Depósitos de apostadores em plataformas eram direcionados para empresas de fachada e lavado com conversão em criptomoedas; usuários não conseguiam sacar valores de suas contas

Rafael Saldanha, da CNN Brasil, em São Paulo
Compartilhar matéria

O MPRJ (Ministério Público do Rio de Janeiro) cumpre sete mandados de busca e apreensão, na manhã desta quinta-feira (13), contra um esquema bilionário de golpes com bets. As ordens judiciais são cumpridas nos estados do Rio de Janeiro, São Paulo e Bahia.

Segundo a investigação do CyberGaeco (Núcleo de Combate aos Crimes Cibernéticos do Grupo de Atuação Especializada de Combate ao Crime Organizado), a suposta organização criminosa movimentou mais de R$ 1,4 bilhão em mais de 800 operações suspeitas entre 2022 e 2026, conforme um Relatório de Inteligência Financeira do Coaf (Conselho de Controle de Atividades Financeiras).
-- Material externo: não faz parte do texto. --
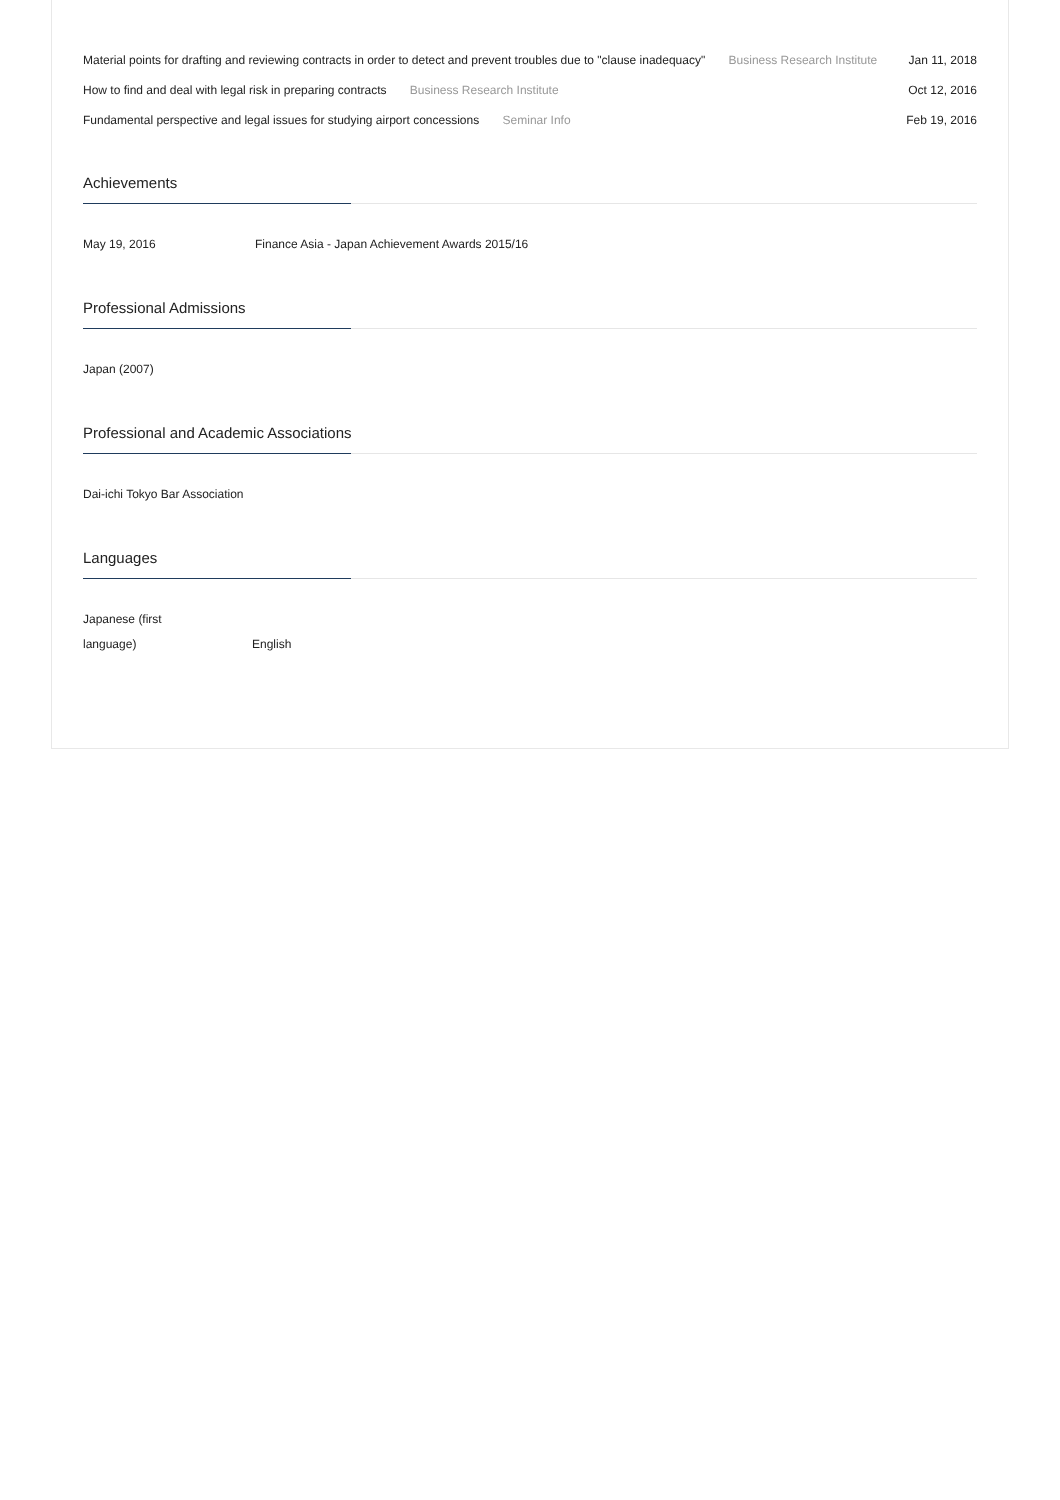Material points for drafting and reviewing contracts in order to detect and prevent troubles due to "clause inadequacy" Business Research Institute Jan 11, 2018
How to find and deal with legal risk in preparing contracts Business Research Institute Oct 12, 2016
Fundamental perspective and legal issues for studying airport concessions Seminar Info Feb 19, 2016
Achievements
May 19, 2016 Finance Asia - Japan Achievement Awards 2015/16
Professional Admissions
Japan (2007)
Professional and Academic Associations
Dai-ichi Tokyo Bar Association
Languages
Japanese (first language) English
Além disso, do valor total movimentado, mais de R$ 100 milhões correspondem a apenas uma empresa envolvida no esquema. Veja quais bets são citadas pelo órgão na investigação:

  • Furia.bet
  • Galera da Bet
  • Vou de Bet
  • Alfa Games
  • Pixbr
  • Pix da Sorte
  • Jogada Certa
  • AposteiBet
  • Goath Bet
  • Brava Bet

Segundo o MPRJ, os depósitos dos usuários nestes sites de apostas são direcionados para empresas de fachada. Além de funcionarem sem a necessária autorização do Ministério da Fazenda, as plataformas aplicam golpes nos consumidores, impedindo-os de sacar os valores disponíveis em suas contas, de acordo com a investigação.

Após a captação dos recursos das vítimas, o esquema prosseguia com a lavagem do dinheiro, por meio da conversão em criptomoedas, da pulverização dos valores em múltiplas contas e de remessas para o exterior, com o objetivo de reintroduzir o capital na economia formal.

A operação Aposta Suja conta com o apoio do CyberGaeco de São Paulo e do Gaeco da Bahia no cumprimento dos mandados, além da Secretaria de Prêmios e Apostas (SPA) do Ministério da Fazenda, que colaborou com as investigações

A CNN Brasil tenta contato com os representantes das plataformas sobre as informações da investigação. O espaço está aberto para manifestações.